- Film poster
- Spanish: Playa de Lobos
- Directed by: Javier Veiga
- Written by: Javier Veiga
- Produced by: Marta Hazas; Sara Fernández-Velasco; José Velasco; Javier Veiga;
- Starring: Guillermo Francella; Dani Rovira; Antonia San Juan; Marta Hazas;
- Cinematography: Javier Salmones
- Edited by: Jani Madrileño
- Music by: Alfred Tapscott
- Production companies: Mediolimón; Zebra Producciones; Epos Cine;
- Distributed by: Tripictures
- Release dates: 21 March 2025 (Málaga); 5 December 2025 (Spain);
- Running time: 100 minutes
- Country: Spain
- Language: Spanish

= Wolf Beach =

Wolf Beach (Playa de Lobos) is a 2025 comedy thriller film written and directed by Javier Veiga. It stars Guillermo Francella and Dani Rovira.

== Plot ==
Set in Fuerteventura, the plot follows the escalating interactions between Klaus, a tourist who does not want to get up from the lounge chair at the beach bar, and worker Manu, as the latter begins to suspect that Klaus is not there by chance and is not who he claims to be.

== Cast ==
- Dani Rovira as Manu
- Guillermo Francella as Klaus
- Marta Hazas as tourist guide
- Antonia San Juan as taxi driver
- Denisse Peña
- Asier Etxeandia
- Javier Veiga as Florentino

== Production ==
Wolf Beach is a Mediolimón, Zebra (Grupo IZEN), and Epos Cine production, with backing from RTVE and the collaboration from Pampa Films.

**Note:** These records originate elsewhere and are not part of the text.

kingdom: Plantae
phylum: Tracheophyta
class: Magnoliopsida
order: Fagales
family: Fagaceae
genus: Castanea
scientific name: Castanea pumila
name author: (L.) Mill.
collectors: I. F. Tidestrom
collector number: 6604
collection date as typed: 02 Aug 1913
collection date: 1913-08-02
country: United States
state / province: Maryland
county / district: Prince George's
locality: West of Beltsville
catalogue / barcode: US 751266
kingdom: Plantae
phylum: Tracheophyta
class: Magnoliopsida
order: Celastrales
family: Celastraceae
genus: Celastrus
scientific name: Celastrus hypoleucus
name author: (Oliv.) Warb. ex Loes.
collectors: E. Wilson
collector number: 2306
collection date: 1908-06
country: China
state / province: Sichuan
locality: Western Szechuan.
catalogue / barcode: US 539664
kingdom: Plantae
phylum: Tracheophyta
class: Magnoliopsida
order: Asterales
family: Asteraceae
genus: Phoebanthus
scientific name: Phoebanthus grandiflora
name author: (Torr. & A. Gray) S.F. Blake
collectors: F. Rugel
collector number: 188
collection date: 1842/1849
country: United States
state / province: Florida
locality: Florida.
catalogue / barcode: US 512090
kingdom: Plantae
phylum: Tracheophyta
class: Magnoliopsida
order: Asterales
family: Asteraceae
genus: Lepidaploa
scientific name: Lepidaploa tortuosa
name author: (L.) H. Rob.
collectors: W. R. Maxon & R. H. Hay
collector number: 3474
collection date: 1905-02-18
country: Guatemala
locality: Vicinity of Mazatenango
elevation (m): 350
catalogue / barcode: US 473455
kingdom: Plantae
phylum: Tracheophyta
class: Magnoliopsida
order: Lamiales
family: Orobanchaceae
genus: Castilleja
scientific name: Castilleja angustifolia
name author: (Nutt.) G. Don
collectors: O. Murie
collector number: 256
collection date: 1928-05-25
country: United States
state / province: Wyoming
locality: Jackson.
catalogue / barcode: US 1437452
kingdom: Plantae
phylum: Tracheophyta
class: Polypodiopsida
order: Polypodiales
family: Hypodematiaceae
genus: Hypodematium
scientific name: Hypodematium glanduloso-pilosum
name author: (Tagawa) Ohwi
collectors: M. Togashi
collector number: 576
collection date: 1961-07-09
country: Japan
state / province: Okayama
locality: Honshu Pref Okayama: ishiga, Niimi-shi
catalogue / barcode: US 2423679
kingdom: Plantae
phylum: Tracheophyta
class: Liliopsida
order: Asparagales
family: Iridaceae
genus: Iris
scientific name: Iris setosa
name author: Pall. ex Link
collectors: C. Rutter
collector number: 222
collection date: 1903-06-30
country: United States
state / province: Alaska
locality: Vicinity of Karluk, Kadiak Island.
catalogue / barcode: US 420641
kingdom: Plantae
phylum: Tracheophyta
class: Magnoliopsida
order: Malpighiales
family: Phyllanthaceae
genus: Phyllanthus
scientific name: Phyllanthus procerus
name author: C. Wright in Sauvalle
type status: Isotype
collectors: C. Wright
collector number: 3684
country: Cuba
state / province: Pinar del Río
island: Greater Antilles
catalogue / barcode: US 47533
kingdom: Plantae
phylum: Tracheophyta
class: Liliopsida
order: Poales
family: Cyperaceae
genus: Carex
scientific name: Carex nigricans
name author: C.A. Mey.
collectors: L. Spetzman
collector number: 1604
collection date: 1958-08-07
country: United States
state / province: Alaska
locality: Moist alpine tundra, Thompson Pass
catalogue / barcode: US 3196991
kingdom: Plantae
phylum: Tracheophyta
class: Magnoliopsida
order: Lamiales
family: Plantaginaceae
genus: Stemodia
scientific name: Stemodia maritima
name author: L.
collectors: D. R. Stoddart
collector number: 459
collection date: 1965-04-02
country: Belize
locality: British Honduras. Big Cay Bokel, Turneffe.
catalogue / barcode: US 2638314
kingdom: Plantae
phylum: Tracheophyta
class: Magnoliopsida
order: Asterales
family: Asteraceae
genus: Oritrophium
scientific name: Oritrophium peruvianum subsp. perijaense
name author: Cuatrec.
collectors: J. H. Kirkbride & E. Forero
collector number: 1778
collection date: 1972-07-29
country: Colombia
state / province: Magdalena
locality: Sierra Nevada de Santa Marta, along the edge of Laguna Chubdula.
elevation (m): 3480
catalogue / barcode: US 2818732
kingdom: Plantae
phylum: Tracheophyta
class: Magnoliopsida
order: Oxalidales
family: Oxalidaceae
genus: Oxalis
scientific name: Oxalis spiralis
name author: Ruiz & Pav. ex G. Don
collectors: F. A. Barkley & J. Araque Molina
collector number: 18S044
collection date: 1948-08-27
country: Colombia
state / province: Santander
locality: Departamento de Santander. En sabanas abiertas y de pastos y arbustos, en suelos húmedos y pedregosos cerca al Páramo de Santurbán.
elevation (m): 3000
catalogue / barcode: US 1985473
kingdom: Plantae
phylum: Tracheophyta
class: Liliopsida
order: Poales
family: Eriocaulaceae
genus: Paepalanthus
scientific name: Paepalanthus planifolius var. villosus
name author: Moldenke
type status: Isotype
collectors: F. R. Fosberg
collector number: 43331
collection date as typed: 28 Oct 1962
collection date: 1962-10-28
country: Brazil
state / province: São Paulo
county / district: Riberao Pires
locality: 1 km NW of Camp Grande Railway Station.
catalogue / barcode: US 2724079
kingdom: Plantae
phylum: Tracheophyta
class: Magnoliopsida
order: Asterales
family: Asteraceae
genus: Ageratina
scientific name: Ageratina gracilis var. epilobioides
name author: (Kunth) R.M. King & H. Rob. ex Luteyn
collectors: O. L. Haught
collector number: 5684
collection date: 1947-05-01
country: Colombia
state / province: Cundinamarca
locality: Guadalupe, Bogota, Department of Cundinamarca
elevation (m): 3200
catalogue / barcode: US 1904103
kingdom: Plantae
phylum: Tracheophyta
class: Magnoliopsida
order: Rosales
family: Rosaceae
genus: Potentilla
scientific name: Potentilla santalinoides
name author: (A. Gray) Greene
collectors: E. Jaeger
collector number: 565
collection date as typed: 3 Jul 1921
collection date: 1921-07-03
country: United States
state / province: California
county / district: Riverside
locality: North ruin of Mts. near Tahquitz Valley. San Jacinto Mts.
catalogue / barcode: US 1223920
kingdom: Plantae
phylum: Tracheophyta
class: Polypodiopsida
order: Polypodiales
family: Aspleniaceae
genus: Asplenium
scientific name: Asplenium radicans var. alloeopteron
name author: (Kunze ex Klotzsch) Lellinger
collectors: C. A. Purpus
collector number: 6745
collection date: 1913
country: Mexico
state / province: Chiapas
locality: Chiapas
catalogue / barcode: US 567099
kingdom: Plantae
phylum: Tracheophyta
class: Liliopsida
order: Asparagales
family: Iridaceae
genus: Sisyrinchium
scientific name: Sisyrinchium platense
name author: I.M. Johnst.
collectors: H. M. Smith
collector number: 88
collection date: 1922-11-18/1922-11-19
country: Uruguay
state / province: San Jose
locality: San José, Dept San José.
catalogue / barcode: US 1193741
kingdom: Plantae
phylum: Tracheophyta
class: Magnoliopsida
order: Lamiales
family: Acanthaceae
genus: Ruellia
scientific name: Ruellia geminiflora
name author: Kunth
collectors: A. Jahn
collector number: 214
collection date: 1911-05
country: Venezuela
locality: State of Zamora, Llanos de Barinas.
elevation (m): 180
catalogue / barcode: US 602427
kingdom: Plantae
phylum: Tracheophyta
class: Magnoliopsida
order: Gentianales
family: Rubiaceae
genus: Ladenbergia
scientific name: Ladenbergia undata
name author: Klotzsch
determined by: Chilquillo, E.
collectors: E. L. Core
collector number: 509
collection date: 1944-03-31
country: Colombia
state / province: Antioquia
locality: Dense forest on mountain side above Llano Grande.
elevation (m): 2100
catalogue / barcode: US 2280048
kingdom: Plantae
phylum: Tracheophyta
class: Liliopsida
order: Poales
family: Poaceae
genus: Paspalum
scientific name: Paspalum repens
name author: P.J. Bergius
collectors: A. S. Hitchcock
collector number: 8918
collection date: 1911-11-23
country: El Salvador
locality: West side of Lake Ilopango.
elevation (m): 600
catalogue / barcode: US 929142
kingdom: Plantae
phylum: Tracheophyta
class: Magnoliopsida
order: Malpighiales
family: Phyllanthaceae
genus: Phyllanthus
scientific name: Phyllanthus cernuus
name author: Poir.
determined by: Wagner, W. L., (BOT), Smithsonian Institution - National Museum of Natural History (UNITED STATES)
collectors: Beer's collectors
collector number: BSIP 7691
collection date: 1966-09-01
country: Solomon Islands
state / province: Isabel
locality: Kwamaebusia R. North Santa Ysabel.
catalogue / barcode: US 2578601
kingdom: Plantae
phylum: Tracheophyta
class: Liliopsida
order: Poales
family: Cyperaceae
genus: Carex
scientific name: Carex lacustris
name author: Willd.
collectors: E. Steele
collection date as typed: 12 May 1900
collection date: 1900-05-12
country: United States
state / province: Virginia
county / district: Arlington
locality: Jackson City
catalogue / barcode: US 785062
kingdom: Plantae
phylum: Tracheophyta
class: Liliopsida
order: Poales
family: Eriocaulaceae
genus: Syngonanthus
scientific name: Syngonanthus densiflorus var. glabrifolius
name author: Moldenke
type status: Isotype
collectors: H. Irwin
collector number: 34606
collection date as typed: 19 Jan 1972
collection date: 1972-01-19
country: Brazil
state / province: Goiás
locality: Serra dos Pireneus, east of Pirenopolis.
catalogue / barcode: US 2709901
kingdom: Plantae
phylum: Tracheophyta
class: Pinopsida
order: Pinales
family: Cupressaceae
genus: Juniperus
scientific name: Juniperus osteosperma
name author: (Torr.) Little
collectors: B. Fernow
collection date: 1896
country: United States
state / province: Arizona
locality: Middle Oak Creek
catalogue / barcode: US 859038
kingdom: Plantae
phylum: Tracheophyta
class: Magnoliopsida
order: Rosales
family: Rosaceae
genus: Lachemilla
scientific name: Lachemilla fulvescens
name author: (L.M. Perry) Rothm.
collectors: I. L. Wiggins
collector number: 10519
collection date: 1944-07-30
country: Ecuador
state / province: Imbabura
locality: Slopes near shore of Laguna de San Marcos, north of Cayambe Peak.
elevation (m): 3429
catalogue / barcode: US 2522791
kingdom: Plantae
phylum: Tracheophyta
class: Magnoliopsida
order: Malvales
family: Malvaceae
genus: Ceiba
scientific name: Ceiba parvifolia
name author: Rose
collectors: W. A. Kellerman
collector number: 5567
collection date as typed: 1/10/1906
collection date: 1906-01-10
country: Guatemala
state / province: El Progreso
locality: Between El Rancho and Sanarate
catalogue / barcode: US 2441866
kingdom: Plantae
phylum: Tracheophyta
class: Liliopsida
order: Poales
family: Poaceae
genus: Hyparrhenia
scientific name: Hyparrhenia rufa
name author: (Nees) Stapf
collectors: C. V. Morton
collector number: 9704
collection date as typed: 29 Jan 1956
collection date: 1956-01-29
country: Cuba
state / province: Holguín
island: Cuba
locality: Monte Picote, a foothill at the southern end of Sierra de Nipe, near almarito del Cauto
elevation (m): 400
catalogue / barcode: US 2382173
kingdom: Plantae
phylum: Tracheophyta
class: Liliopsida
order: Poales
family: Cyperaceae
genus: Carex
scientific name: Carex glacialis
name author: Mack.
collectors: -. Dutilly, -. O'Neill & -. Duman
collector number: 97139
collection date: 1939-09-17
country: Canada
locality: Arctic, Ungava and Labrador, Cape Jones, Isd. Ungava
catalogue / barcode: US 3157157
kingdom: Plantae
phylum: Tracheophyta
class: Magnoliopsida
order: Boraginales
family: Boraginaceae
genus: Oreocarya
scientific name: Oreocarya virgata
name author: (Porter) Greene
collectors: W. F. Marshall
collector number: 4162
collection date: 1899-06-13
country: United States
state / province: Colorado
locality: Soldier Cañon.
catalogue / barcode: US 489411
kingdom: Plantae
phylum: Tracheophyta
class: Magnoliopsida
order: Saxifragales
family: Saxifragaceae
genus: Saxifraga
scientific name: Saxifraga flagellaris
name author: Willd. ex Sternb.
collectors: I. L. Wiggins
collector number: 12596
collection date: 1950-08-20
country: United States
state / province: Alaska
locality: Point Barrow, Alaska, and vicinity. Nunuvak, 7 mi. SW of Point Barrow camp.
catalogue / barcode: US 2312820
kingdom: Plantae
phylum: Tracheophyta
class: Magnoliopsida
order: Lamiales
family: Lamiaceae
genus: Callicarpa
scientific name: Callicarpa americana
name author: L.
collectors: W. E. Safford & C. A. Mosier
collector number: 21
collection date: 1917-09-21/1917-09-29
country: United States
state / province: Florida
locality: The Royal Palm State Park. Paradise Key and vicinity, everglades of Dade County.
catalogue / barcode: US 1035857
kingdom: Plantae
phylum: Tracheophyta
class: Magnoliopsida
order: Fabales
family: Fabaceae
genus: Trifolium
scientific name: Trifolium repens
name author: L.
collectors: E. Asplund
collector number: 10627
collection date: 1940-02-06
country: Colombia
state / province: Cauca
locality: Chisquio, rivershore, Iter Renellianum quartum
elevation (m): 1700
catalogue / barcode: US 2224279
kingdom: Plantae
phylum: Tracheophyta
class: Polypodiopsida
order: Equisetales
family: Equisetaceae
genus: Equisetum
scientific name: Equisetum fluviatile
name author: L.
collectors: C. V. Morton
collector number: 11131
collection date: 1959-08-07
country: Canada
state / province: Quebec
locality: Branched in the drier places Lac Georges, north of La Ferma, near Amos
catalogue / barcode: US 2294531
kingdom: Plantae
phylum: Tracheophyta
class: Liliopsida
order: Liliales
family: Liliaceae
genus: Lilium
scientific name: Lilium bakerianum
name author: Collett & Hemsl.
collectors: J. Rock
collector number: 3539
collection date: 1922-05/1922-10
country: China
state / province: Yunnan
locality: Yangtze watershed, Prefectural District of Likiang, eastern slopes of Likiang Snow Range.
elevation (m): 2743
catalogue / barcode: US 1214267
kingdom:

It was fully shot in Fuerteventura.

== Release ==
The film was presented at the 28th Málaga Film Festival on 21 March 2025. Distributed by Tripictures, it was released theatrically in Spain on 5 December 2025.

It was released in Argentina on 26 February 2026 by Buena Vista International, marking the first film released in Latin America under the revived Buena Vista International label after Walt Disney Studios Motion Pictures phased out Star Distribution in the region.

== Reception ==
Sergio F. Pinilla of Cinemanía rated the film 4 out of 5 stars, comparing it to Strangers on a Train, but on a Canarian chiringuito and with a Porteño sense of humour.

Ignacio Camacho of MeriStation rated the film 2½ out of 5 stars, assessing that despite having "a clever script", "it drags on a bit and ends up being less surprising than it sets out to be".

Carmen L. Lobo of La Razón gave the film a 3-star rating, comparing it to a mix of Sleuth and Strangers on a Train, singling out "a mysterious and detestable" Francella as the best thing about it.

Alejandro Lingenti of La Nación rated the film 2 out of 5 stars determining as an otherwise "monotonous" story "driven by an overly drawn-out verbal sparring match between the main characters".

Manuel J. Lombardo of Diario de Sevilla described the "exasperating" film as "a pathetic, never-ending beach duel between a dim-witted beach vendor" and a "supposed Swedish-Argentine tourist".